Physical contact is a basic emotional need for people to feel accompanied and understood, that is why we constantly look for a caress, a hug, a pat on the back, but for newborns, it is especially important.
José Alberto Oliva, a Cuban doctor residing in Ouargla, Algeria, in Africa, applied the “skin-to-skin” technique to help a baby survive after his mother died from Covid-19.
The method everyone should know
The “skin-to-skin” or “kangaroo mother” method consists of holding the baby in direct contact with the skin of the mother, father, or, in this case, medical personnel; and helps the little one to maintain body heat, stabilize their breathing and heartbeat, sleep longer, and gain weight.
According to the Pan American Health Organization, although babies of all ages can benefit from this practice, it is crucial for premature babies who are in intensive care.
A dose of hugs saved his life
The 28-week-old boy not only lost his mother, he was also diagnosed with coronavirus, and although normally newborns in this situation are placed in incubators, Dr.
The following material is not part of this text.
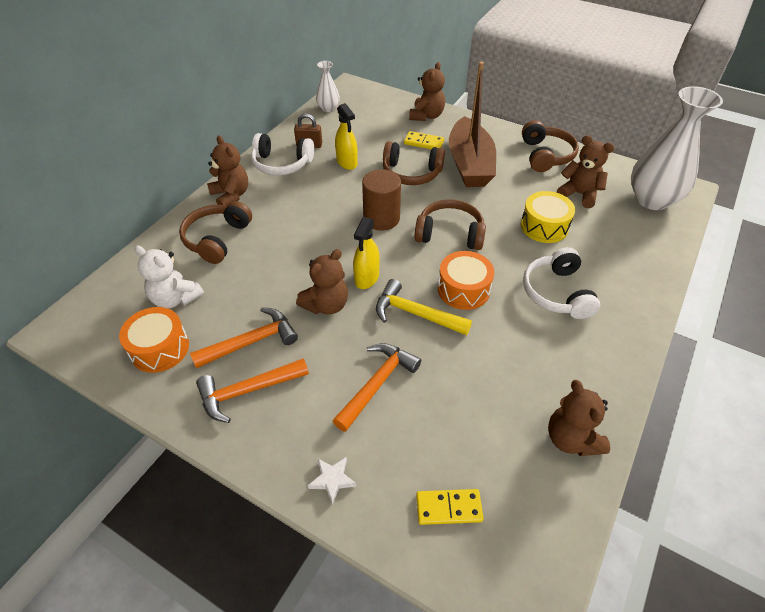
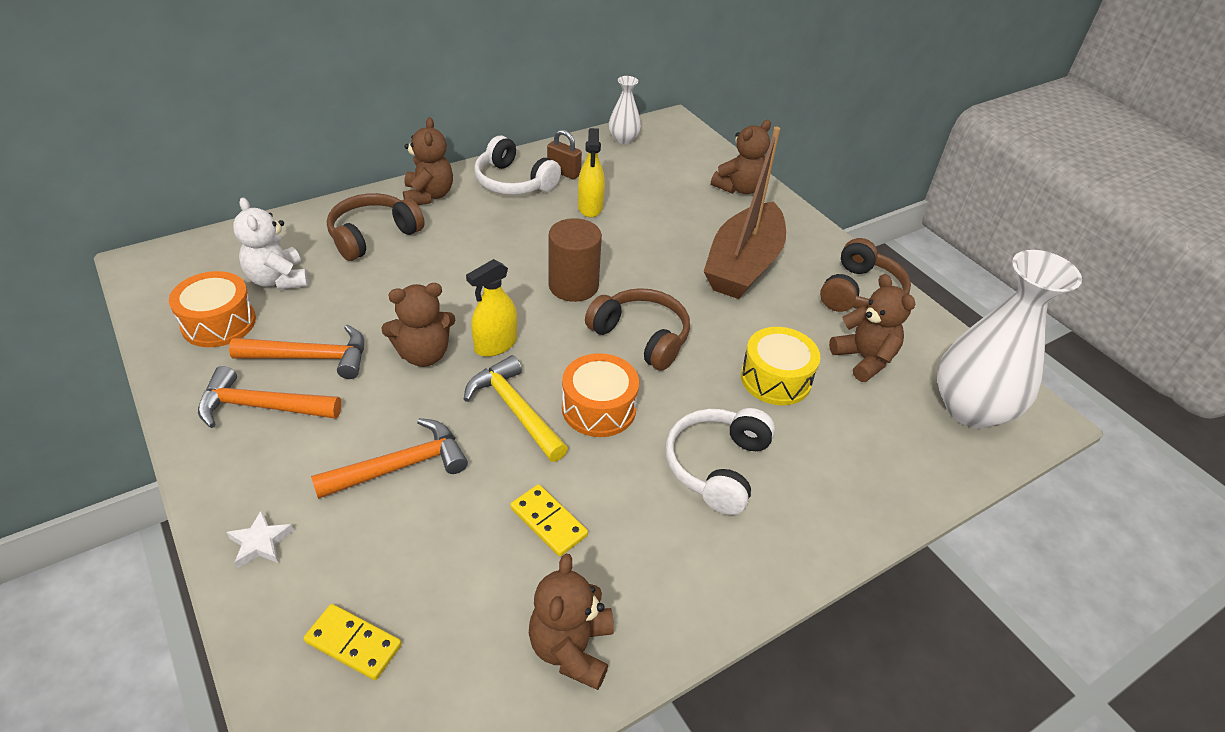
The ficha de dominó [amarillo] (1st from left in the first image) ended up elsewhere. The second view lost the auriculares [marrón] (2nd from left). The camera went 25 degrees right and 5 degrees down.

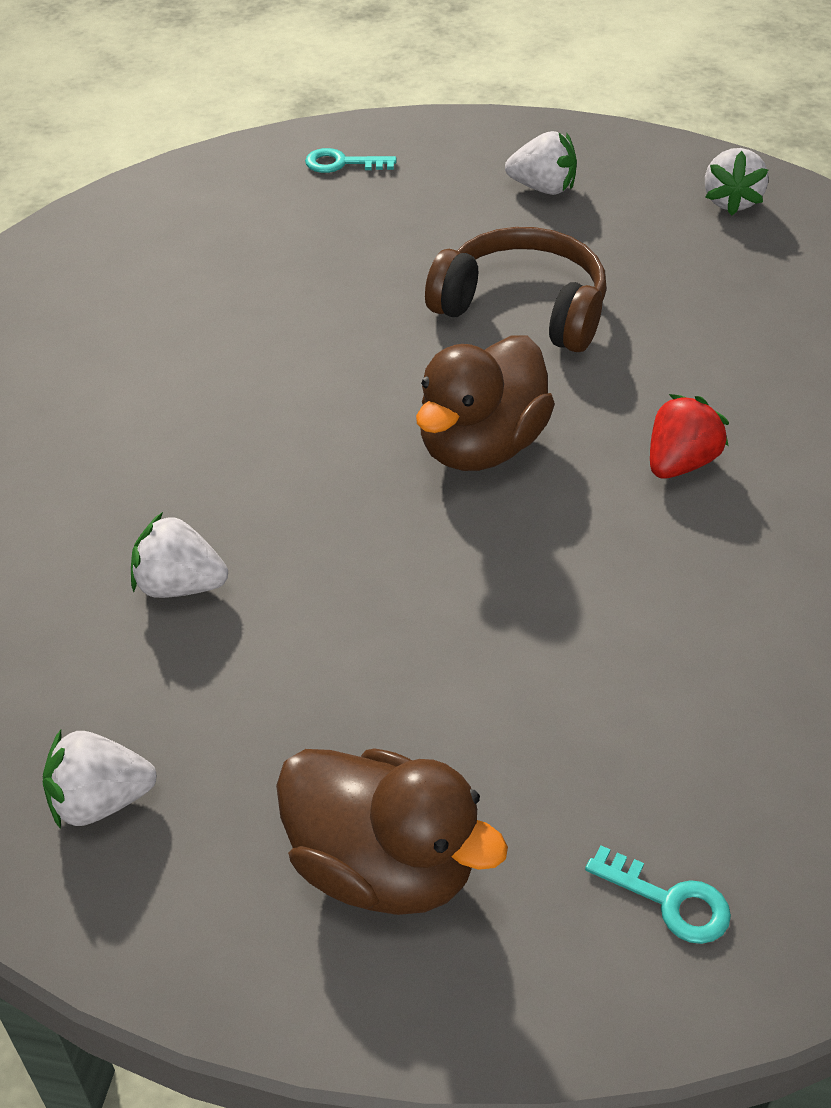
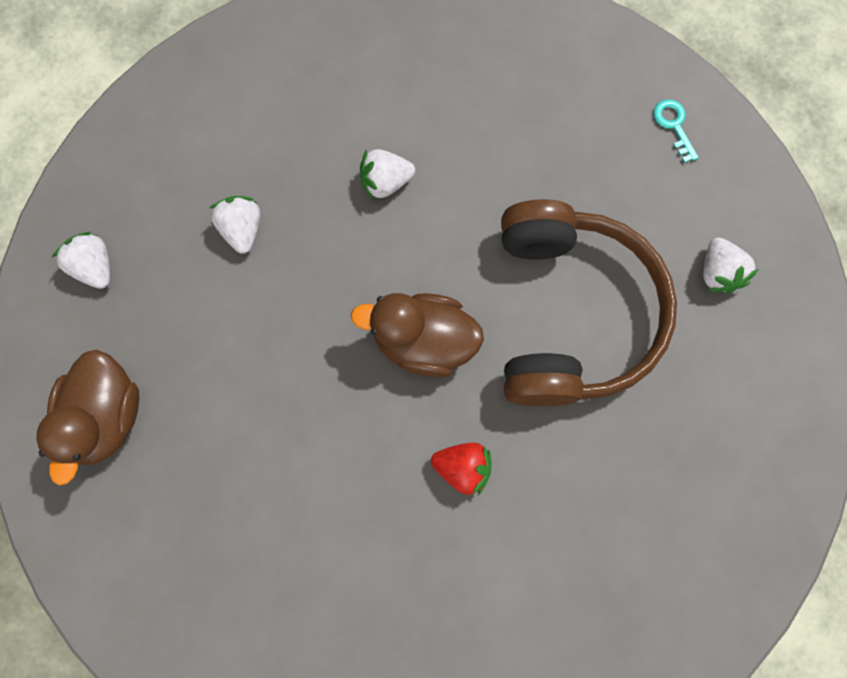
The fresa [blanco] (4th from left in the first image) ended up elsewhere. The size of the auriculares [marrón] changed by a factor of 1.58. The second view lost the llave [turquesa] (2nd from left). The camera went 65 degrees right and 30 degrees up.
José Alberto decided to treat him differently to increase his chances of survival.
In addition to giving him the relevant treatment, she snuggled him to her chest day after day until he gained weight, and his condition improved. Even after a while, he tested negative for Covid-19.
The heroes wear a gown, not a cape
Finally, the staff who cared for him in the neonatal wing could breathe a sigh of relief, knowing that the baby would make a full recovery thanks to a hero without a cape, but with a great desire to serve the most defenseless.